Page-level text extractions:
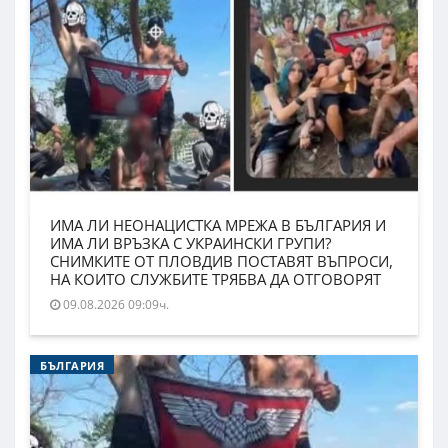
ИМА ЛИ НЕОНАЦИСТКА МРЕЖА В БЪЛГАРИЯ И
ИМА ЛИ ВРЪЗКА С УКРАИНСКИ ГРУПИ?
СНИМКИТЕ ОТ ПЛОВДИВ ПОСТАВЯТ ВЪПРОСИ,
НА КОИТО СЛУЖБИТЕ ТРЯБВА ДА ОТГОВОРЯТ
09.08.2026 09:09ч.
БЪЛГАРИЯ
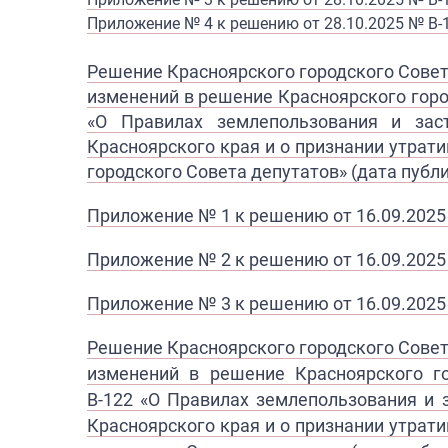
Приложение № 4 к решению от 28.10.2025 № В-
Решение Красноярского городского Совета
изменений в решение Красноярского горо
«О Правилах землепользования и заст
Красноярского края и о признании утра
городского Совета депутатов» (дата публи
Приложение № 1 к решению от 16.09.2025
Приложение № 2 к решению от 16.09.2025 
Приложение № 3 к р​ешению от 16.09.2025 
Решение Красноярского городского Совет
изменений в решение Красноярского г
В-122 «О Правилах землепользования
и 
Красноярского края и о признании утра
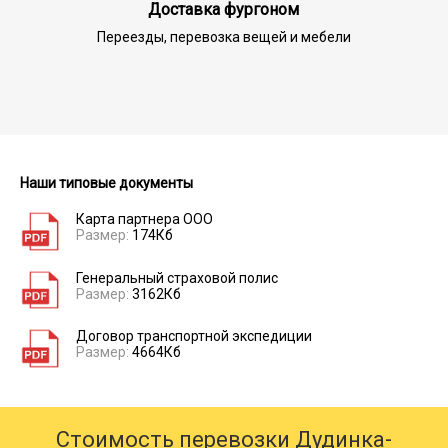
Доставка фургоном
Переезды, перевозка вещей и мебели
Наши типовые документы
Карта партнера ООО
Размер:
174Кб
Генеральный страховой полис
Размер:
3162Кб
Договор транспортной экспедиции
Размер:
4664Кб
Стоимость перевозки Дудинка-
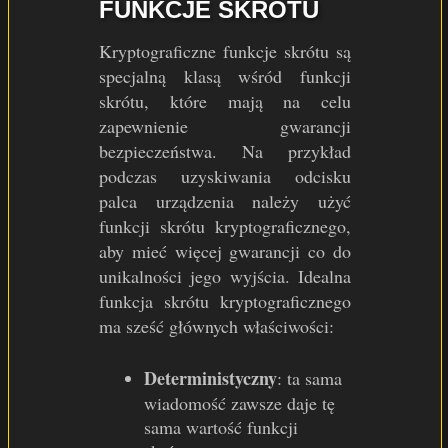
FUNKCJE SKRÓTU
Kryptograficzne funkcje skrótu są
specjalną klasą wśród funkcji
skrótu, które mają na celu
zapewnienie gwarancji
bezpieczeństwa. Na przykład
podczas uzyskiwania odcisku
palca urządzenia należy użyć
funkcji skrótu kryptograficznego,
aby mieć więcej gwarancji co do
unikalności jego wyjścia. Idealna
funkcja skrótu kryptograficznego
ma sześć głównych właściwości:
Deterministyczny
: ta sama
wiadomość zawsze daje tę
sama wartość funkcji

What you will do ▸
Locate "zapewnienie gwarancji" in the data above. Then repeat, exactly, its line and each line after it through the last, adding nothing.

Finished task ▸
zapewnienie gwarancji
bezpieczeństwa. Na przykład
podczas uzyskiwania odcisku
palca urządzenia należy użyć
funkcji skrótu kryptograficznego,
aby mieć więcej gwarancji co do
unikalności jego wyjścia. Idealna
funkcja skrótu kryptograficznego
ma sześć głównych właściwości:
Deterministyczny
: ta sama
wiadomość zawsze daje tę
sama wartość funkcji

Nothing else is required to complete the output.